Couverture de Felix Vodička 2004, éd. établie par Alice Jedličková.
Autrement dit, la « concrétisation » comme notion phénoménologique se voit attribuer un rôle effectif dans l’« histoire de la réception », d’autant plus qu’elle se définit comme une « lebendige Identität [identité vivante] » de la littérature et se rattache à ce que J. Mukařovský nomme la « Kollektiven Bewusstsein der Leserschaft [conscience collective du lectorat] » (Günther, 1971 : 74). Les historiens et critiques praguois de la réception en arrivent ainsi à une conclusion qui instaure une importante dynamique normative entre l’écrivain et le public, étant donné que la « concrétisation » marque nettement les différences entre l’œuvre littéraire comme « Artefakt [artefact] » – ou, pour rappeler le vocabulaire employé par R. Ingarden, « squelette » – d’une part, et comme « ästhetischen Objekt [objet esthétique] » de l’autre. Parce qu’elle désigne une représentation intuitive et intérieure, la « concrétisation » continuera d’attester du caractère fluctuant des normes et des jugements de valeur entourant la littérature et les arts, et de montrer « wie die Literaturgeschichte sich mit ihren Werturteilen oftmals im Banne zeitgebundener Anschauungen befindet, gleich ob sie sich von ästhetischen, ideologischen oder sozialen Gesichtspunkten leiten läßt [comment l’histoire littéraire, avec ses jugements de valeur, se trouve souvent sous l’emprise de conceptions liées à son époque, qu’elle soit guidée par des points de vue esthétiques, idéologiques ou sociaux] » (Vodička, 1941 : 110). De ce fait, lorsqu’on parle de « concrétisation », on parle du devenir esthétique de l’œuvre dans la conscience historique du public, et c’est là un point crucial des théories de la réception qui s’étaient développées de Prague à Constance (Alharbi, 2023). À cet égard, il convient de s’arrêter sur un extrait significatif de Hans Robert Jauss (1921-1997), l’un des pères fondateurs des théories ouest-allemandes de la réception. En 1987, à l’occasion de son départ à la retraite, le romaniste allemand prononce un discours consacré aux « unerkannte Vorgeschichte [antécédents non-reconnus] » des théories de la réception. En tant que membre fondateur de l’école de Constance et étant, aux côtés de W. Iser, un représentant majeur de ce qu’il est convenu de désigner comme Wirkungs und Rezeptionsästhetik [esthétique de la réception et de l’effet], H. R. Jauss décrit les lignes de partage entre Prague et Constance en ces termes :
« Unter Konkretisation versteht der Prager Strukturalismus seit 1969 (Felix Vodička, nach Jan Mukařovský) das Abbild des Werkes im Bewusstsein derer, für die der Artefakt zum ästhetischen Objekt wird; erst die Rezeption des Werks bringt in fortschreitenden Interpretationen seine Struktur in der offenen Reihe seiner Konkretisation oder Rezeptionsgestalten zum geschichtlichen Leben. Die Konstanzer Schule andererseits hat seit 1967 in einer kritischen Weiterführung der phänomenologischen Ästhetik von Roman Ingarden die Konstitution und Neubildung von Sinn bei der Aufnahme des ästhetischen Objekts wie in der Geschichte seiner Rezeption untersucht und systematisch beschrieben, mit dem Ziel, die Leistung der ästhetischen Tätigkeit zum einen im Spielraum des impliziten Lesers, zum anderen im Horizontwandel des Verstehens und Auslegens – der Arbeit des historischen Lesers – zu erfassen (diese Kurzformel soll anzeigen, wie sich Wolfgang Isers und mein theoretischer Ansatz ergänzen) » (Jauss, 1987 : 15).

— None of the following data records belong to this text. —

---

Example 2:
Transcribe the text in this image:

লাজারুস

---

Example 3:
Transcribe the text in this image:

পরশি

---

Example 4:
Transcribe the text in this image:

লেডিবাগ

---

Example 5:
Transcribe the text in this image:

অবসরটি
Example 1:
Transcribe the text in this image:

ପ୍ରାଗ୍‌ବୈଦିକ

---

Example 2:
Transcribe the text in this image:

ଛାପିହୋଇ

[Depuis 1969 (Felix Vodička, d’après Jan Mukařovský), le structuralisme praguois entend par concrétisation l’image de l’œuvre dans la conscience de ceux pour qui l’objet devient un objet esthétique ; seule la réception, dans des interprétations progressives, donne vie à sa structure dans la série ouverte de ses formes de concrétisation ou de réception. L’école de Constance, d’autre part, a depuis 1967, dans une continuation critique de l’esthétique phénoménologique de Roman Ingarden, étudié et décrit systématiquement la constitution et la nouvelle formation du sens dans la réception de l’objet esthétique comme dans l’histoire de sa réception, dans le but de saisir la performance de l’activité esthétique dans le champ du lecteur implicite d’une part, et, d’autre part, dans le changement d’horizon de la compréhension et de l’interprétation – le travail du lecteur historique (cette courte formule devrait indiquer comment l’approche de Wolfgang Iser et mon approche théorique se complètent.]

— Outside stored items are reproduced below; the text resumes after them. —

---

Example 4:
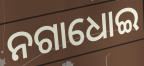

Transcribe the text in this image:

ନଗାଧୋଇ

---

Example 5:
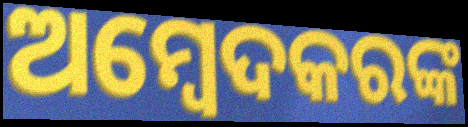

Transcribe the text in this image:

ଅମ୍ବେଦକରଙ୍କ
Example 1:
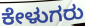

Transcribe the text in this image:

ಕೇಳುಗರು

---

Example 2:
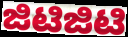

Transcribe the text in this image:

ಜಿಟಿಜಿಟಿ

Par ailleurs, les recherches menées à Constance s’efforçaient d’intégrer la perspective phénoménologique de cette notion aux concepts hérités de la tradition herméneutique allemande et de poursuivre par là le programme d’une théorie de la lecture où l’on tente d’aboutir à un « Systemreferenz [système de référence] », un « Textmodell [modèle de texte] » (Warning, 1975 : 32). Iser se propose par exemple de créer dans l’analyse des concrétisations une « Kontrollinstanz [instance de contrôle] » (ibid. : 16) et de situer celle-ci dans le texte même ; cette « instance » dote le critique ou l’historien de la réception de connaissances formelles qui, elles, devraient autoriser à juger de la pertinence des concrétisations :
« Zu ihnen zählen Störungen im Aufbau der intentionalen Satzkorrelate, Schnitt-, Montage- und Segmentiertechniken, Erzählerkommentare, die die erzählte Geschichte perspektivisch auflösen, dem Leser ein breitspektriges Bewertungsangebot offerieren, Überpräzisierungen des Darstellungsrasters, die das Bedürfnis des Lesers nach Konsistenzbildung irritieren, schließlich Verfremdungstechniken im weitesten Sinn » (ibid. : 32).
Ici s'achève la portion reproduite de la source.